The Obamization of the military, pt. 243

It appears that the New Military is using the campaign against ISIS as an opportunity to rewrite the rules of war – and not in favor of the West.

According to Bridget Johnson of PJ Media, actions taken by U.S. forces in the wake of the Paris massacre include an effort to interdict ISIS oil tanker traffic.  U.S. aerial assets carried this out by bombarding the trucks with leaflets warning drivers that an air strike would follow within forty-five minutes.  What followed was, evidently, not air strikes at all, but low-level buzzing by U.S. Navy fighter-bombers.  (Consider for a minute what the pilots must have thought.)

It’s difficult to know what’s more astonishing about this: the fact that it’s taken over a year for the Central Command to move against ISIS’s major source of revenue, or the delight that military spokesmen have taken in this ineffectual, empty operation.

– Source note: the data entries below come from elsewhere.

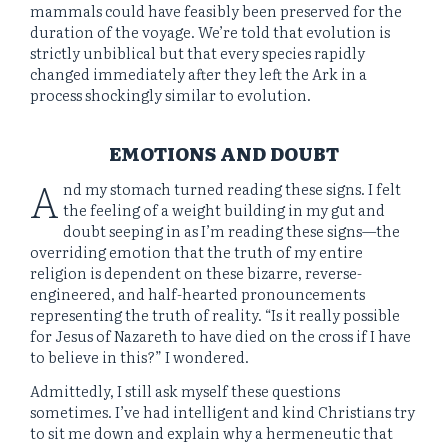
mammals could have feasibly been preserved for the
duration of the voyage. We’re told that evolution is
strictly unbiblical but that every species rapidly
changed immediately after they left the Ark in a
process shockingly similar to evolution.
EMOTIONS AND DOUBT
A
nd my stomach turned reading these signs. I felt
the feeling of a weight building in my gut and
doubt seeping in as I’m reading these signs—the
overriding emotion that the truth of my entire
religion is dependent on these bizarre, reverse-
engineered, and half-hearted pronouncements
representing the truth of reality. “Is it really possible
for Jesus of Nazareth to have died on the cross if I have
to believe in this?” I wondered.
Admittedly, I still ask myself these questions
sometimes. I’ve had intelligent and kind Christians try
to sit me down and explain why a hermeneutic that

You see, the important thing isn’t hurting ISIS. No the important thing is not hurting civilians.  This is how it was put by Col. Steve Warren, in a passage of pure Obamese that would be hard to beat by the master himself:

So we had to go through that whole process of one, determining whether or not we felt it was in our best interest to strike these trucks. And then once we determined that, yes, it is in our interest to strike these trucks, how do we go about ensuring that we're able to mitigate the potential of civilian casualties? And these things take time[.]

Uh-huh.  Memo to Col. Warren, Central Command, and the Pentagon: they’re all civilians.  Every member of ISIS, every supporter, every collaborator, is a civilian.  That’s one of the defining points of what a terrorist is.  ISIS is not a nation; it does not possess a military.  They’re all civilians, from Abu Bakr al-Baghdadi on down, and they’re all legitimate targets.  Because anybody supporting ISIS, whether a direct member or not, is a functioning terrorist and deserves whatever he gets.

But the liberal left, as we all know, like to slice things fine, so now we’ve got the distinction between “terrorist” and “civilian,” with a civilian being somebody who evidently does everything but actually shoot or blow up innocents.  (Note that this is simply an expansion of the international media’s treatment of Palestinian killers.)

Well, it happens that history covers that aspect as well, and, ironically, involving France.  As was at one time widely known, France was occupied by the Nazis from 1940 to 1944.  During that time, thousands of Frenchmen aligned themselves with their conquerors, sharpening the concept of the “collaborator.”  In 1944, these traitors were subject to the épuration sauvage (savage purge).  In villages and towns throughout France, tribunals were seated and the collaborators brought before them to be tried and in many cases executed immediately.  At least 10,000 traitors were killed.  Some estimates range as high as 100,000.  The doctrine was established that anyone who collaborates with a conqueror is subject to death.  That extends to anybody working to fund ISIS.

(Note that we’re not appealing to traditional “Just War” theory, which covers this situation as well, through the doctrine of “double effect.”  A military operation against a legitimate target is allowed to cause limited civilian casualties so long as the intent is to destroy the target rather than kill civilians.  This is how strategic bombing that killed thousands of civilians during WWII was justified.  It can certainly be extended to a few corrupt Iraqi truck drivers.)

What this represents is the extension of unicorn and butterfly morality to the military.  As Col. Warren puts it, “[w]e're not in this business to kill civilians, we're in this business to stop ISIL to defeat ISIL."

Actually, they’re not in the business of doing either.  It’s unclear whether any driver in fact abandoned his rig.  It’s unclear whether air strikes were actually carried out.  It’s unclear whether a single shipment was stopped.  It’s unclear whether ISIS was deprived of one thin dime of oil revenue.

What is clear is that nothing effective is going to be done to destroy ISIS and curtail jihadi terror until this administration and its sycophants in the military and elsewhere are ejected.